PROVIDED ENTRIES below:

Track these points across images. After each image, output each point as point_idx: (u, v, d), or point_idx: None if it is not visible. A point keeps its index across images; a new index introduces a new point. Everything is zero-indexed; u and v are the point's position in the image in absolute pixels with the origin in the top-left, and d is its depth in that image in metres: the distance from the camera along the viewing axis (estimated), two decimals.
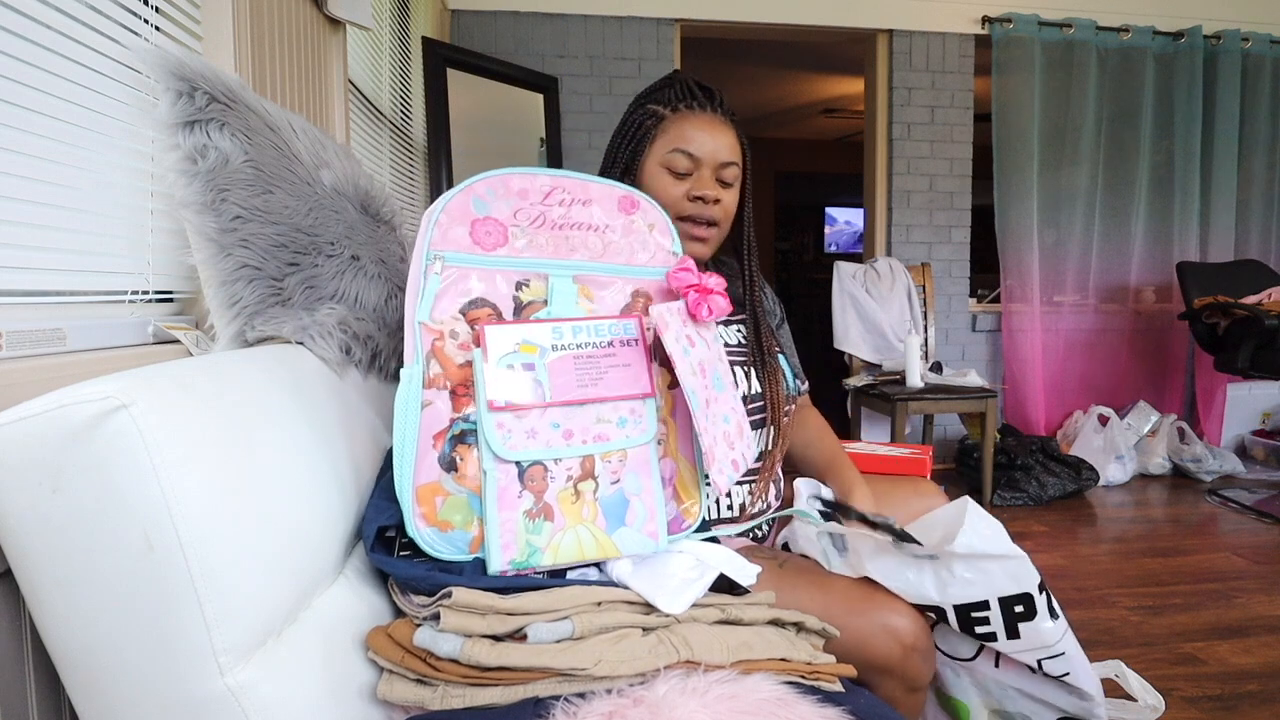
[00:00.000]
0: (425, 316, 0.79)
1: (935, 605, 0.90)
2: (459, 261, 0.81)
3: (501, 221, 0.84)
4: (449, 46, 2.90)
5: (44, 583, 0.55)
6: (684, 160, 1.08)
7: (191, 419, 0.59)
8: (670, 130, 1.09)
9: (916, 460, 1.93)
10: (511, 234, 0.84)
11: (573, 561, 0.78)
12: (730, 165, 1.09)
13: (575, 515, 0.79)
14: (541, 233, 0.86)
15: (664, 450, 0.87)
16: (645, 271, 0.91)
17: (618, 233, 0.90)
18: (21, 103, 0.81)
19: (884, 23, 3.52)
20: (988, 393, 2.98)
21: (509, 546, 0.76)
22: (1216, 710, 1.56)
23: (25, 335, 0.81)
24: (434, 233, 0.81)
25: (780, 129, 7.00)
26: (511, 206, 0.85)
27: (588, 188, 0.89)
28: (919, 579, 0.90)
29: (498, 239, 0.84)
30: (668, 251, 0.93)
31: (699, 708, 0.65)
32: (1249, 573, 2.31)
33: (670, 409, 0.88)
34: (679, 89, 1.11)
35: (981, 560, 0.88)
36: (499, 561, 0.76)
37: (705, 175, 1.08)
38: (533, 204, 0.86)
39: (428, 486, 0.77)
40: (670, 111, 1.10)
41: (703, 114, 1.09)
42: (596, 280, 0.88)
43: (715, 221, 1.10)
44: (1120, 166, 3.65)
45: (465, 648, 0.67)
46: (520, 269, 0.84)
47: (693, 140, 1.08)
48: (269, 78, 1.35)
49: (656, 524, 0.83)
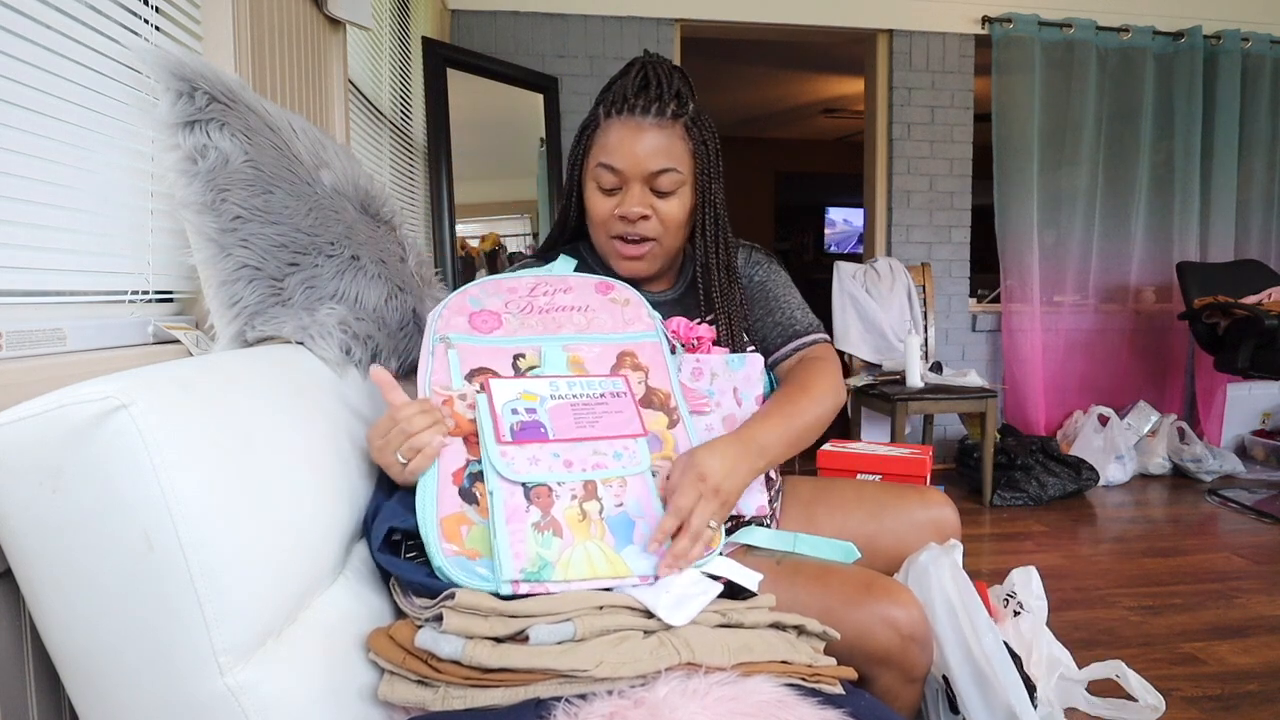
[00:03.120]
0: (437, 384, 0.89)
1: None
2: (461, 341, 0.93)
3: (495, 311, 0.98)
4: (449, 46, 2.89)
5: (44, 583, 0.55)
6: (608, 175, 1.03)
7: (191, 419, 0.59)
8: (599, 140, 1.04)
9: (916, 460, 1.93)
10: (505, 320, 0.98)
11: (584, 578, 0.78)
12: (665, 172, 1.02)
13: (583, 532, 0.81)
14: (531, 317, 0.99)
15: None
16: (626, 337, 1.01)
17: (598, 310, 1.02)
18: (21, 103, 0.81)
19: (884, 23, 3.52)
20: (988, 393, 2.98)
21: (520, 555, 0.77)
22: (1216, 710, 1.56)
23: (25, 335, 0.81)
24: (438, 323, 0.94)
25: (780, 129, 7.00)
26: (502, 299, 0.99)
27: (566, 280, 1.04)
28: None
29: (493, 324, 0.97)
30: (644, 319, 1.04)
31: (700, 709, 0.64)
32: (1249, 573, 2.31)
33: (673, 447, 0.94)
34: (615, 89, 1.05)
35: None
36: (510, 569, 0.75)
37: (634, 190, 1.03)
38: (520, 297, 1.00)
39: (452, 517, 0.78)
40: (604, 116, 1.04)
41: (629, 119, 1.02)
42: (583, 348, 0.98)
43: (648, 237, 1.05)
44: (1120, 166, 3.65)
45: (467, 649, 0.66)
46: (516, 345, 0.95)
47: (614, 152, 1.02)
48: (269, 78, 1.35)
49: (662, 546, 0.83)
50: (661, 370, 1.00)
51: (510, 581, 0.75)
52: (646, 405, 0.96)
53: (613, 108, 1.03)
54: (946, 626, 1.03)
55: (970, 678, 1.02)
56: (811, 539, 1.02)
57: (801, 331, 1.15)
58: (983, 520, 2.90)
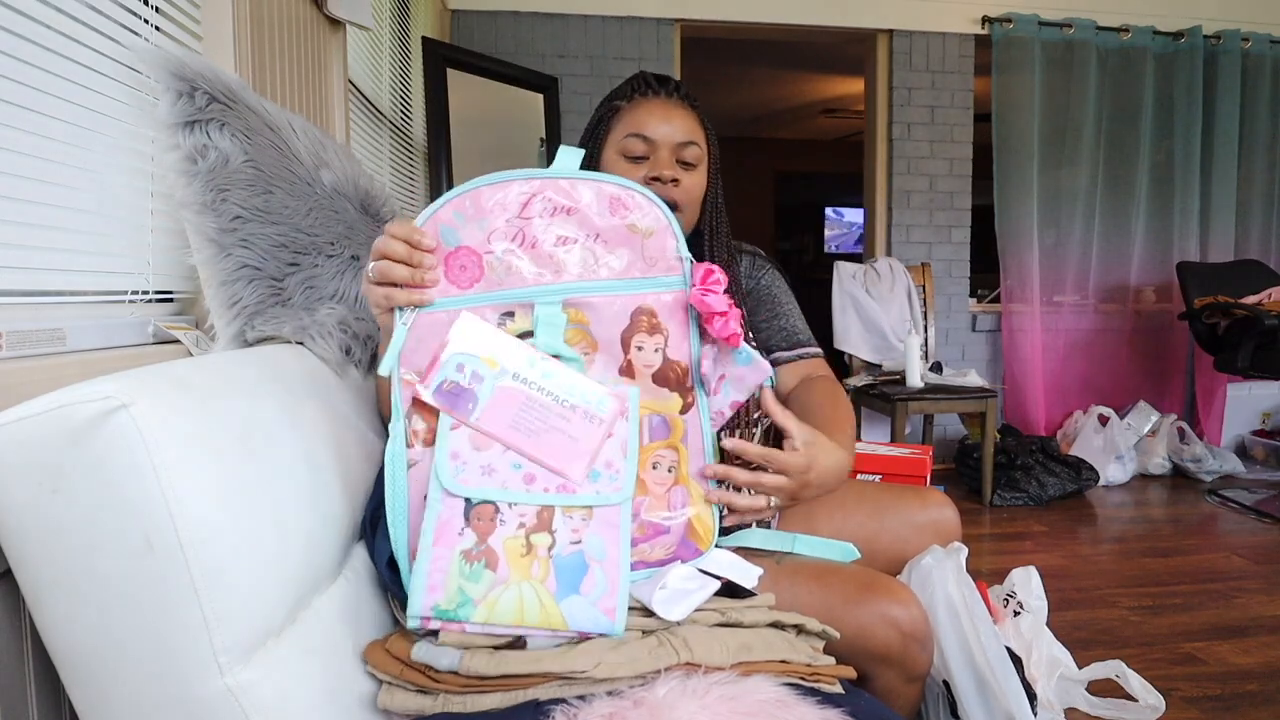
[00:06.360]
0: (396, 367, 0.73)
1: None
2: (434, 309, 0.75)
3: (475, 250, 0.75)
4: (449, 46, 2.89)
5: (44, 583, 0.55)
6: (639, 144, 1.05)
7: (192, 419, 0.59)
8: (626, 118, 1.08)
9: (916, 460, 1.93)
10: (487, 264, 0.76)
11: (508, 624, 0.68)
12: (690, 145, 1.06)
13: (523, 570, 0.69)
14: (523, 257, 0.76)
15: (674, 479, 0.80)
16: (646, 285, 0.79)
17: (612, 240, 0.78)
18: (22, 103, 0.81)
19: (884, 23, 3.52)
20: (988, 393, 2.98)
21: (435, 588, 0.67)
22: (1216, 710, 1.56)
23: (25, 335, 0.81)
24: None
25: (780, 129, 7.00)
26: (485, 229, 0.75)
27: (574, 189, 0.78)
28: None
29: (474, 273, 0.75)
30: (672, 257, 0.79)
31: (699, 709, 0.64)
32: (1249, 573, 2.31)
33: (681, 435, 0.81)
34: (635, 82, 1.11)
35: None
36: (420, 605, 0.67)
37: (663, 157, 1.05)
38: (509, 220, 0.76)
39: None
40: (626, 102, 1.09)
41: (656, 99, 1.08)
42: (590, 303, 0.77)
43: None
44: (1120, 166, 3.65)
45: (464, 660, 0.67)
46: (502, 302, 0.76)
47: (647, 124, 1.05)
48: (269, 78, 1.35)
49: (615, 600, 0.71)
50: (682, 336, 0.80)
51: (419, 618, 0.67)
52: (660, 382, 0.80)
53: (636, 93, 1.09)
54: (949, 630, 1.03)
55: (971, 682, 1.02)
56: (810, 539, 1.02)
57: (805, 341, 1.19)
58: (983, 520, 2.90)
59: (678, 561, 0.82)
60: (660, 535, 0.80)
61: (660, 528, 0.80)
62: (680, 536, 0.81)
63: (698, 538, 0.82)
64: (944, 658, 1.03)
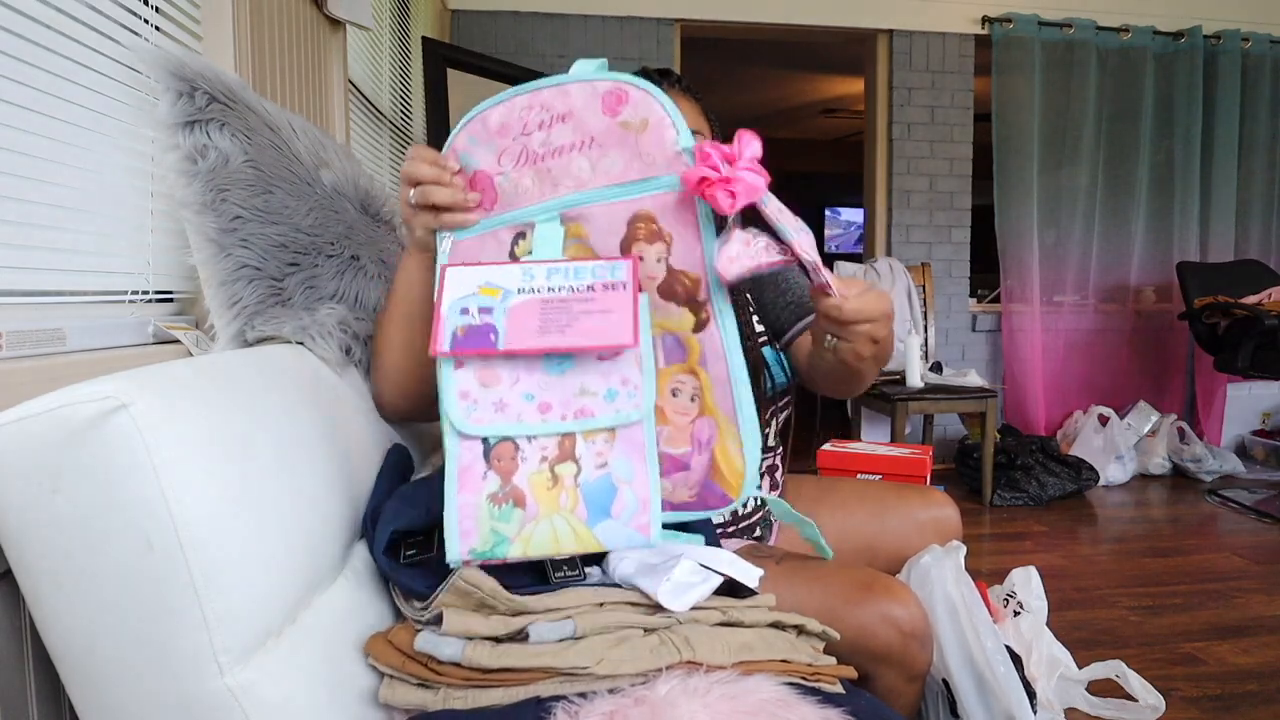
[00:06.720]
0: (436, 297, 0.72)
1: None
2: (471, 233, 0.76)
3: (488, 173, 0.75)
4: (449, 46, 2.89)
5: (44, 583, 0.55)
6: None
7: (191, 419, 0.59)
8: None
9: (916, 460, 1.93)
10: (499, 185, 0.75)
11: (546, 554, 0.69)
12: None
13: (551, 503, 0.68)
14: (526, 174, 0.75)
15: (698, 409, 0.74)
16: (642, 188, 0.73)
17: (606, 143, 0.73)
18: (22, 103, 0.81)
19: (884, 23, 3.52)
20: (988, 393, 2.98)
21: (469, 534, 0.68)
22: (1216, 710, 1.56)
23: (25, 335, 0.81)
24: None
25: (780, 129, 7.00)
26: (494, 151, 0.75)
27: (567, 94, 0.74)
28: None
29: (491, 196, 0.76)
30: (671, 151, 0.72)
31: (700, 708, 0.64)
32: (1249, 573, 2.31)
33: (699, 357, 0.73)
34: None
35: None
36: (457, 550, 0.68)
37: None
38: (514, 139, 0.75)
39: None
40: None
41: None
42: (587, 214, 0.74)
43: None
44: (1120, 166, 3.65)
45: (467, 651, 0.66)
46: (513, 224, 0.75)
47: None
48: (269, 78, 1.35)
49: (649, 515, 0.69)
50: (691, 240, 0.72)
51: (459, 560, 0.69)
52: (667, 296, 0.73)
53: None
54: (948, 629, 1.03)
55: (971, 681, 1.02)
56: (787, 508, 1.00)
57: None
58: (983, 520, 2.90)
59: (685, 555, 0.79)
60: (681, 471, 0.74)
61: (680, 462, 0.74)
62: (703, 477, 0.75)
63: (725, 483, 0.74)
64: (943, 656, 1.03)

End of PROVIDED ENTRIES.

What you return should match the records above word for word, minus the pictures.

Track these points across images. After each image, output each point as point_idx: (u, v, d), or point_idx: None if it is not visible. A point keeps its index across images; a new index introduces a new point. Everything is zero-indexed; u and v are the point's position in the image in absolute pixels with the origin in the top-left, and d is its depth in that image in metres: the distance from the camera along the viewing axis (estimated), two decimals.
[00:00.000]
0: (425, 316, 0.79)
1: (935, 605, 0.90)
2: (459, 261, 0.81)
3: (501, 221, 0.84)
4: (449, 46, 2.90)
5: (44, 583, 0.55)
6: (684, 160, 1.08)
7: (191, 419, 0.59)
8: (670, 130, 1.09)
9: (916, 460, 1.93)
10: (511, 234, 0.84)
11: (573, 561, 0.78)
12: (730, 165, 1.09)
13: (575, 515, 0.79)
14: (541, 233, 0.86)
15: (664, 450, 0.87)
16: (645, 271, 0.91)
17: (618, 233, 0.90)
18: (21, 103, 0.81)
19: (884, 23, 3.52)
20: (988, 393, 2.98)
21: (509, 546, 0.76)
22: (1216, 710, 1.56)
23: (25, 335, 0.81)
24: (434, 233, 0.81)
25: (780, 129, 7.00)
26: (511, 206, 0.85)
27: (588, 188, 0.89)
28: (919, 579, 0.90)
29: (498, 239, 0.84)
30: (668, 251, 0.93)
31: (699, 708, 0.65)
32: (1249, 573, 2.31)
33: (670, 409, 0.88)
34: (679, 89, 1.11)
35: (981, 560, 0.88)
36: (499, 561, 0.76)
37: (705, 175, 1.08)
38: (533, 204, 0.86)
39: (428, 486, 0.77)
40: (670, 111, 1.10)
41: (703, 114, 1.09)
42: (596, 280, 0.88)
43: (715, 221, 1.10)
44: (1120, 166, 3.65)
45: (465, 648, 0.67)
46: (520, 269, 0.84)
47: (693, 140, 1.08)
48: (269, 78, 1.35)
49: (656, 524, 0.83)
[00:03.120]
0: (437, 384, 0.89)
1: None
2: (461, 341, 0.93)
3: (495, 311, 0.98)
4: (449, 46, 2.89)
5: (44, 583, 0.55)
6: (608, 175, 1.03)
7: (191, 419, 0.59)
8: (599, 140, 1.04)
9: (916, 460, 1.93)
10: (505, 320, 0.98)
11: (584, 578, 0.78)
12: (665, 172, 1.02)
13: (583, 532, 0.81)
14: (531, 317, 0.99)
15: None
16: (626, 337, 1.01)
17: (598, 310, 1.02)
18: (21, 103, 0.81)
19: (884, 23, 3.52)
20: (988, 393, 2.98)
21: (520, 555, 0.77)
22: (1216, 710, 1.56)
23: (25, 335, 0.81)
24: (438, 323, 0.94)
25: (780, 129, 7.00)
26: (502, 299, 0.99)
27: (566, 280, 1.04)
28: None
29: (493, 324, 0.97)
30: (644, 319, 1.04)
31: (700, 709, 0.64)
32: (1249, 573, 2.31)
33: (673, 447, 0.94)
34: (615, 89, 1.05)
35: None
36: (510, 569, 0.75)
37: (634, 190, 1.03)
38: (520, 297, 1.00)
39: (452, 517, 0.78)
40: (604, 116, 1.04)
41: (629, 119, 1.02)
42: (583, 348, 0.98)
43: (648, 237, 1.05)
44: (1120, 166, 3.65)
45: (467, 649, 0.66)
46: (516, 345, 0.95)
47: (614, 152, 1.02)
48: (269, 78, 1.35)
49: (662, 546, 0.83)
50: (661, 370, 1.00)
51: (510, 581, 0.75)
52: (646, 405, 0.96)
53: (613, 108, 1.03)
54: (946, 626, 1.03)
55: (970, 678, 1.02)
56: (811, 539, 1.02)
57: (801, 331, 1.15)
58: (983, 520, 2.90)
[00:06.360]
0: (396, 367, 0.73)
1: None
2: (434, 309, 0.75)
3: (475, 250, 0.75)
4: (449, 46, 2.89)
5: (44, 583, 0.55)
6: (639, 144, 1.05)
7: (192, 419, 0.59)
8: (626, 118, 1.08)
9: (916, 460, 1.93)
10: (487, 264, 0.76)
11: (508, 624, 0.68)
12: (690, 145, 1.06)
13: (523, 570, 0.69)
14: (523, 257, 0.76)
15: (674, 479, 0.80)
16: (646, 285, 0.79)
17: (612, 240, 0.78)
18: (22, 103, 0.81)
19: (884, 23, 3.52)
20: (988, 393, 2.98)
21: (435, 588, 0.67)
22: (1216, 710, 1.56)
23: (25, 335, 0.81)
24: None
25: (780, 129, 7.00)
26: (485, 229, 0.75)
27: (574, 189, 0.78)
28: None
29: (474, 273, 0.75)
30: (672, 257, 0.79)
31: (699, 709, 0.64)
32: (1249, 573, 2.31)
33: (681, 435, 0.81)
34: (635, 82, 1.11)
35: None
36: (420, 605, 0.67)
37: (663, 157, 1.05)
38: (509, 220, 0.76)
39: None
40: (626, 102, 1.09)
41: (656, 99, 1.08)
42: (590, 303, 0.77)
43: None
44: (1120, 166, 3.65)
45: (464, 660, 0.67)
46: (502, 302, 0.76)
47: (647, 124, 1.05)
48: (269, 78, 1.35)
49: (615, 600, 0.71)
50: (682, 336, 0.80)
51: (419, 618, 0.67)
52: (660, 382, 0.80)
53: (636, 93, 1.09)
54: (949, 630, 1.03)
55: (971, 682, 1.02)
56: (810, 539, 1.02)
57: (805, 341, 1.19)
58: (983, 520, 2.90)
59: (678, 561, 0.82)
60: (660, 535, 0.80)
61: (660, 528, 0.80)
62: (680, 536, 0.81)
63: (698, 538, 0.82)
64: (944, 658, 1.03)
[00:06.720]
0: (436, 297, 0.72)
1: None
2: (471, 233, 0.76)
3: (488, 173, 0.75)
4: (449, 46, 2.89)
5: (44, 583, 0.55)
6: None
7: (191, 419, 0.59)
8: None
9: (916, 460, 1.93)
10: (499, 185, 0.75)
11: (546, 554, 0.69)
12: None
13: (551, 503, 0.68)
14: (526, 174, 0.75)
15: (698, 409, 0.74)
16: (642, 188, 0.73)
17: (606, 143, 0.73)
18: (22, 103, 0.81)
19: (884, 23, 3.52)
20: (988, 393, 2.98)
21: (469, 534, 0.68)
22: (1216, 710, 1.56)
23: (25, 335, 0.81)
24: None
25: (780, 129, 7.00)
26: (494, 151, 0.75)
27: (567, 94, 0.74)
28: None
29: (491, 196, 0.76)
30: (671, 151, 0.72)
31: (700, 708, 0.64)
32: (1249, 573, 2.31)
33: (699, 357, 0.73)
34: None
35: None
36: (457, 550, 0.68)
37: None
38: (514, 139, 0.75)
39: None
40: None
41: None
42: (587, 214, 0.74)
43: None
44: (1120, 166, 3.65)
45: (467, 651, 0.66)
46: (513, 224, 0.75)
47: None
48: (269, 78, 1.35)
49: (649, 515, 0.69)
50: (691, 240, 0.72)
51: (459, 560, 0.69)
52: (667, 296, 0.73)
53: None
54: (948, 629, 1.03)
55: (971, 681, 1.02)
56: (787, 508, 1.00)
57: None
58: (983, 520, 2.90)
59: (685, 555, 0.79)
60: (681, 471, 0.74)
61: (680, 462, 0.74)
62: (703, 477, 0.75)
63: (725, 483, 0.74)
64: (943, 656, 1.03)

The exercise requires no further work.